Phase 2

The basic four components that contribute to the propulsion of an electric go kart are: batteries, battery management system, motor, and motor controller. Race specifications require the use of lead acid batteries which, unlike lithium ion batteries, do not require a battery management system. Therefore, we were left to choose the motor and motorcontroller combination. The setup we purchased was the Motenergy ME1117 PMAC Motor and Sevcon Gen 4 Size 2 Motorcontroller. A permanent magnet AC (PMAC) motor is more desirable than a DC motor due to the elimination the friction of the commutation brushes. PMACs are also called brushless DC motors because they can be powered with a DC source with the use of an inverter. The Sevcon Gen 4 Size 2 Motorcontroller serves as an inverter and uses a 6-switch MOSFET bridge to produce 3 phase sinusoids from the battery voltage. The Gen 4 and the ME1117 were also offered in a conveniently assembled drivetrain package from electricmotorsport.com. We are looking forward to interfacing this powerful setup with an autonomous driving system.
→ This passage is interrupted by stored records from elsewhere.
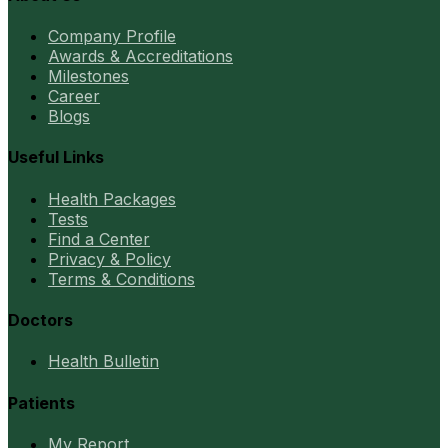
Company Profile
Awards & Accreditations
Milestones
Career
Blogs
Useful Links
Health Packages
Tests
Find a Center
Privacy & Policy
Terms & Conditions
Doctors
Health Bulletin
Patients
My Report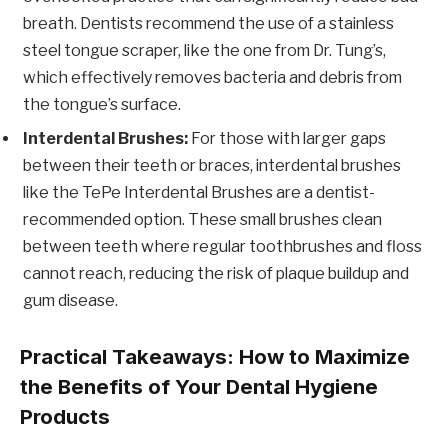
breath. Dentists recommend the use of a stainless
steel tongue scraper, like the one from Dr. Tung’s,
which effectively removes bacteria and debris from
the tongue’s surface.
Interdental Brushes:
For those with larger gaps
between their teeth or braces, interdental brushes
like the TePe Interdental Brushes are a dentist-
recommended option. These small brushes clean
between teeth where regular toothbrushes and floss
cannot reach, reducing the risk of plaque buildup and
gum disease.
Practical Takeaways: How to Maximize
the Benefits of Your Dental Hygiene
Products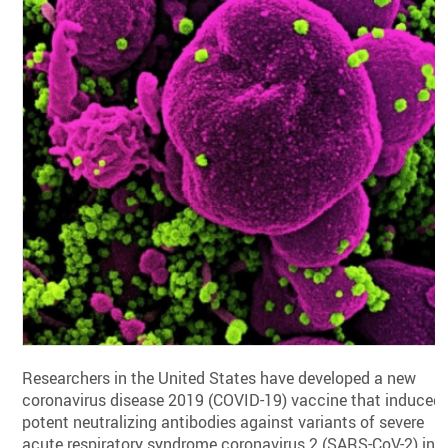
Researchers in the United States have developed a new
coronavirus disease 2019 (COVID-19) vaccine that induced
potent neutralizing antibodies against variants of severe
acute respiratory syndrome coronavirus 2 (SARS-CoV-2) in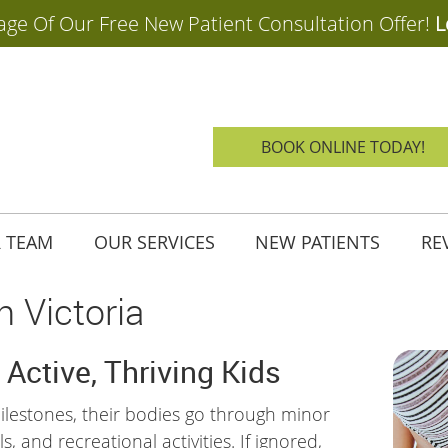
BOOK ONLINE TODAY!
 TEAM
OUR SERVICES
NEW PATIENTS
RE
n Victoria
 Active, Thriving Kids
lestones, their bodies go through minor
, and recreational activities. If ignored,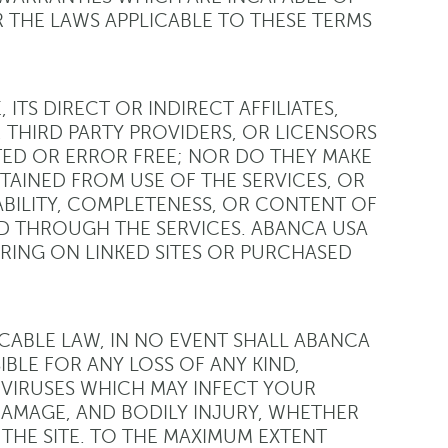
 THE LAWS APPLICABLE TO THESE TERMS
ITS DIRECT OR INDIRECT AFFILIATES,
 THIRD PARTY PROVIDERS, OR LICENSORS
TED OR ERROR FREE; NOR DO THEY MAKE
TAINED FROM USE OF THE SERVICES, OR
ABILITY, COMPLETENESS, OR CONTENT OF
D THROUGH THE SERVICES. ABANCA USA
RING ON LINKED SITES OR PURCHASED
CABLE LAW, IN NO EVENT SHALL ABANCA
IBLE FOR ANY LOSS OF ANY KIND,
VIRUSES WHICH MAY INFECT YOUR
AMAGE, AND BODILY INJURY, WHETHER
 THE SITE. TO THE MAXIMUM EXTENT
Most ROS projects are built around a robot using differential drive steering. As we were interested in ackermann steering, we had to do some research into how different projects worked around this. The MIT race car project proved to be very useful in understanding how to model a kart. We set up a repo for our model and began learning to use gazebo and coding the nodes we need to control the kart.


We began examining models on the Velodyne Lidar v16. We read in data from the AMZ Formula team's autonomous kart and learned how to visualize it in RVIZ. There was some diffulty figuring out what rate to publish the data at.